Bouncing back from adversity

Bouncing back from adversity

At some point, almost everyone has experienced an unexpected financial disaster. Some arise from unanticipated misfortune: Our stocks tank, we lose our jobs, a medical emergency saddles us with huge bills, or we have uninsured losses.

In other cases, a financial setback could stem from dreams that never materialized.

For instance, a couple of years ago, an agent shopped Alisa Bowman’s book, “Project Happily Ever After,” to enthusiastic publishers. When it sold for much less than envisioned, Bowman vowed to turn it into a bestseller.

Months later, after working herself ragged and spending her own money to publicize it, sales lagged, and Bowman had to face facts: She was thousands in debt. She sank into a depression.

“I just felt like the biggest loser on the planet,” Bowman says.

As difficult as it can be to bounce back from adversity, the alternative is to let adversity take you down. Bankrate spoke to several experts on strategies for retaking control of your life and finances. Here’s what they had to say.

Adjust your attitude

Adjust your attitude

Putting your financial disaster into proper perspective is the first step toward overcoming it. Brad Klontz, an associate research professor in personal financial planning at Kansas State University, says to frame it as an opportunity for growth.

“We can learn much more from our failures than from our successes,” Klontz says. He urges victims of financial setbacks to examine their personal roles in helping create the outcome and says we should own our failures the way we do our successes.

“If our focus is entirely outward, we doom ourselves to repeated failures,” he says.

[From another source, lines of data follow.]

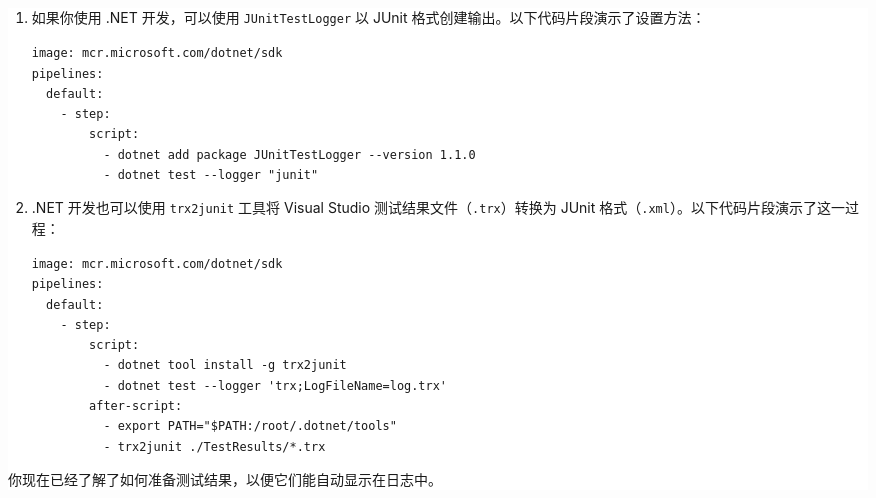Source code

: 1.  如果你使用 .NET 开发，可以使用 `JUnitTestLogger` 以 JUnit 格式创建输出。以下代码片段演示了设置方法：

    ```
    image: mcr.microsoft.com/dotnet/sdk
    pipelines:
      default:
        - step:
            script:
              - dotnet add package JUnitTestLogger --version 1.1.0
              - dotnet test --logger "junit"
    ```

1.  .NET 开发也可以使用 `trx2junit` 工具将 Visual Studio 测试结果文件（`.trx`）转换为 JUnit 格式（`.xml`）。以下代码片段演示了这一过程：

    ```
    image: mcr.microsoft.com/dotnet/sdk
    pipelines:
      default:
        - step:
            script:
              - dotnet tool install -g trx2junit
              - dotnet test --logger 'trx;LogFileName=log.trx'
            after-script:
              - export PATH="$PATH:/root/.dotnet/tools"
              - trx2junit ./TestResults/*.trx
    ```

你现在已经了解了如何准备测试结果，以便它们能自动显示在日志中。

Klontz recommends seeking professional help if money-related depression lingers. For those without the resources to pay for counseling, some charitable, religious and community-based organizations offer programs with reduced fees.

Avoid making it worse

Avoid making it worse

Peggy Palms, an attorney and real estate broker, says better understanding of your finances will help you recover and avoid future problems, but don’t fall for promises of credit repair or quick fixes.

“Most of them are scams, and they collect a lot of money from people who absolutely cannot afford it,” she says.

Palms says the majority of credit counseling companies, including nonprofits subsidized by credit card companies, do little to help their clients. Instead of falling into that trap, get help from financial institutions that offer counseling as a member service or from religious and service organizations, which often also have personal finance programs, she says.

Create a budget

Create a budget

Brighter futures hinge on what we do today. One important strategy for avoiding financial disaster is to have money put aside for those proverbial rainy days; but how to save when you’re still struggling? Lauren Lyons Cole, a CFP, says a financial disaster can have the positive side effect of jump-starting your budget.

“The hardest part about being on a budget is being realistic,” Cole says.

When budgeting, Cole advises building in savings in order to create a financial cushion. “Saving even $50 a month in a high-yield savings account can go a long way toward keeping you on track the next time something unexpected comes up,” she says.

For help, she suggests online account aggregators such as Mint.com and LearnVest.com.

Get to work

Get to work

Employment can be key to recovering both financial health and self-esteem. Whether you’ve lost your job, need a better one or are considering taking on a second job, finding work when unemployment is so high can be daunting, but it also can be done. Reid Lennertz, director of Career Development Services at Florida Gulf Coast University, says circumstances often dictate our choices.

“Sometimes taking a lower-paying job is simply a means to an end, such as ensuring the bills are paid,” Lennertz says.

Less prestige and lower pay don’t have to last forever. Future employers will understand brutal times often call for difficult decisions. Lennertz says job hunting can be challenging, but people are getting hired. If possible, seek out continuing education to make landing a good job more feasible. For the present, he recommends sites such as Indeed.com as job-hunting starting points.

Whip your mortgage into shape

Whip your mortgage into shape

If you’re in danger of losing your home or the burden of carrying your mortgage is overwhelming, that should be one of your first considerations when working your way out of a financial black hole. Palms says keeping a roof over your head while finding a way to manage the debt can be tricky but not impossible. The solution is very much dependent on the circumstances.

“It’s very important to deal with people who have experience in the field and understand (your situation),” she says.

Palms says the key is to find a real estate agent or an attorney specializing in working with troubled homeowners. This is not the time to rely on your brother-in-law’s advice.

Yes, you can

Yes, you can

Remember Bowman, the writer who was so sure her book would be successful that she plunged deep into debt to publicize it? Although still paying for that mistake, the former ghostwriter discovered she enjoys working as a co-author and has written a new book, “Dangerous Instincts.” Bowman is also cheerfully attacking her debt. Klontz says she’s doing exactly what she should.

“If we take a critical look at our methods, we can learn from our failure and increase our likelihood of future success,” he says.